I don’t see Victoria until I’ve cleared the weeds and am almost standing right under the tree. She’s sitting behind it, her back propped against the bark, but she’s not facing the house. Her face is flushed with the heat, and her arms are wrapped around her knees, which she has pulled into her chest.

She looks up at me, her dark eyes big and sad, glistening and soft like wet velvet.

My pulse kicks at the side of my neck, and my stomach clenches like I had a backyard weed salad for lunch, only to find out they weren’t edible and that I sucked at foraging. I drop down beside her immediately, sitting right there in the weedy dirt and crushing weeds under me such that they release their noxious, pepper-strong aroma.

“Hey.” For all the reading I’ve done and all the poetry I profess to love, that’s all that comes out. I close my eyes and curl my hands into fists behind my back, then relax them slowly. “I…are you okay?”

She shakes her head without looking at me. She’s staring off into the distance, beyond a sagging barbed wire fence that likely separates her property from a field of swaying green plants—some crop or other, though I’m no expert.

“Want to tell me what’s up? If it’s the house…if I’ve overstepped or done something wrong, I’ll…I’ll make it right. You don’t have to worry about that. If it’s the money, I promise we’ll make it work.”

She shakes her head again and sinks her teeth into her lip so hard that my dick kicks in my jeans, which makes me feel like a total douchecanoe. Right now is not the time for dick-kicking.

“I…it’s just…I keep thinking my great-aunt would turn over in her grave if she knew what I was doing to the house and the yard. She was the most crotchety, cantankerous person in the world. She hated people. Hated our family even. She always wanted to be alone and never did any repairs to the house. She just left it as it was. She also hardly ever went into town. She was a real recluse. She told my parents that if she ever got put into a home, she was come back to haunt them. It got so bad, though, that she was a danger to herself. She had dementia at the end, and they had to put her into one. Granted, it was amazing. The people were so nice there, and they took such good care of her. We visited all the time. But she never forgave us, though. Her lucid moments were spent spewing hate and promising to haunt, haunt, haunt us. That’s why everyone says the house is haunted. It was so run down that when my parents tried to get rid of it, seeing as great-aunt Elinore still left it to them because she always did secretly love my mom because my mom was the only person who kept contact with her, ever, they didn’t get a single offer.” She turns her wet earthy eyes up, looking straight at me. “Do you think she’d be pissed to see it transformed? Do you believe in ghosts? This morning, when the raccoon came crashing through the roof, I heard this rattling up there, and I had an image of her ghost coming for me.”

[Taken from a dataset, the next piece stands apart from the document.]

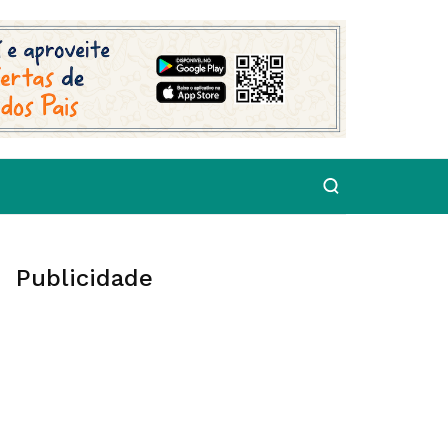
Publicidade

“Good god. Ghosts…I…I don’t know. Never had a run-in with one.” Unless you count my family because we’re basically ghosts ourselves, but over the past few years, a few of us have become more human and left the life, even going so far as to have a child, in Ransom’s case. “Uh, I think, I think she’d be…well, I really can’t say. If she loved the house, wouldn’t she be happy to see it restored and lived in again?”

Victoria snorts. “I have no idea. I think she hated the house too. She was so, so unhappy. I feel like some of that is still lingering in the house. Aside from the scary moldy toilet, there are other bad vibes in there.”

“Nah.” I shrug. “We’ll chase those all away for you. If you like, I can call in another group, someone who specializes in aura cleansing.”

That finally earns me a smile, which puts the pep right back in my step. Or rather, the spit right back in my sit. The sweet right back in my heartbeat?